Hein Htet Aung | MS Student | Case Western Reserve University
When it comes to predicting service lifetime of materials, it is important to account for different factors that impact the performance of a material, such as various material grades, stressors, and stressor levels. In addition, it is also crucial to explore the synergetic effects of different stressors that could impact the degradation rates and mechanism of a material. Data-driven models are useful when it comes to lifetime prediction since they are not restricted to have a complete understanding of the degradation mechanisms and they can also account for different factors that impact the performance of a material.
Network structural equation modeling (netSEM) is a data-driven modeling technique that has been developed at the SDLE Research Center and with a public version available as a R software package to the public on CRAN. Adapted from structural equation modeling (SEM) which is used to explore linear relationship between observed and latent variables, netSEM also captures the non-linear relationships between variables and explores the degradation pathway in a <Stressor|Mechanism|Response> (<S|M|R>) framework, providing a predictive <Stressor|Response> model (data-driven model) as well as an inferential and mechanistic <Stressor|Mechanism|Response> model that allows for rank ordering of degradation mechanisms. netSEM selects the best relationship between variables based on statistical significance such as adjusted R2 and also rank order models using Akaike Information Criterion (AIC), and Bayesian Information Criterion (BIC).

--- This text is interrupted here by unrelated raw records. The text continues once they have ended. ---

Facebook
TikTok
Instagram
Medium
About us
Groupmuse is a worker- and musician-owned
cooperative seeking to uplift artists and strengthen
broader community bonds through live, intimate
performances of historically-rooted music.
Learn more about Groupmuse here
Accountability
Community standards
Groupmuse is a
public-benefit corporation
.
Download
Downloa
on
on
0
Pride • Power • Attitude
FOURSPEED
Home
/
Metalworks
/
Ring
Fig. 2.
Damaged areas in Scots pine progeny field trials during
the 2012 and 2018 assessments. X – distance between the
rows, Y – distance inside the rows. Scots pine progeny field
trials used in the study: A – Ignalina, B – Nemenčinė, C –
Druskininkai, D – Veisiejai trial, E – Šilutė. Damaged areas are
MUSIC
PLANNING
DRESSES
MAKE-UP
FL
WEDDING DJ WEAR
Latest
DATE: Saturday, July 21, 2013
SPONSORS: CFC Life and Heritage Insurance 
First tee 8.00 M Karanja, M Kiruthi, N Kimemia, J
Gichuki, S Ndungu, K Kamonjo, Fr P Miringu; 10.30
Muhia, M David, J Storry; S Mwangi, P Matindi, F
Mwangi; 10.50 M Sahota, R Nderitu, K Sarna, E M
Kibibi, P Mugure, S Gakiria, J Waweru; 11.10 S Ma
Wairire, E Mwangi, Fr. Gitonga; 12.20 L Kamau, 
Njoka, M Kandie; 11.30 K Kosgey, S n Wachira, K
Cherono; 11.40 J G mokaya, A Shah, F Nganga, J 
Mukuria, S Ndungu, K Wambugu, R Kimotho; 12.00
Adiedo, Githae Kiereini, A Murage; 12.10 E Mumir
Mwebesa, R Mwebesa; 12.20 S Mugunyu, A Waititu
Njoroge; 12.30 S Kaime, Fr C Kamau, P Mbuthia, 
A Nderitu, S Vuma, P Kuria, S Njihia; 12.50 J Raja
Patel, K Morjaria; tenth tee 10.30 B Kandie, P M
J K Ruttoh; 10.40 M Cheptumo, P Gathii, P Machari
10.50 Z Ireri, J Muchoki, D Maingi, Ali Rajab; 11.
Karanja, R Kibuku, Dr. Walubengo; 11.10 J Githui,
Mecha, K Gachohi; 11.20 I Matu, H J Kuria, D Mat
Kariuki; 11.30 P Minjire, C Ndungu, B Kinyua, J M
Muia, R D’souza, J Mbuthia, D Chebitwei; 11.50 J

“netSEM provides both an inferential model as well as a predictive model which not only will allow us to explore how variables in the study relate to each other but also give us a way to predict the service lifetime or performance of a sample in relation to the stressor. ”
-Hein Htet Aun
The goal of Dr. Laura S. Bruckman and Hein Htet Aung (MS student) is to utilize netSEM to predict service lifetime of polymers. Using poly(methyl methacrylate) (PMMA) as a sample polymer, the team implements a lifetime and degradation science approach to predict the service lifetime. Data is collected and analyzed from real world outdoor exposure and indoor accelerated stepwise exposures, which captures the synergetic impact of degradation factors in a shorter amount of time. netSEM modeling would then be utilized to give insights on degradation pathways and predict service lifetime.
The team is utilizing netSEM to generate degradation pathway to give insights into degradation mechanisms and predict service lifetime.
In addition, the team is also working towards developing netSEM further in order to gain more insights for degradation modeling, such as comparing degradation pathways of different variants in study or effect of different stressor levels.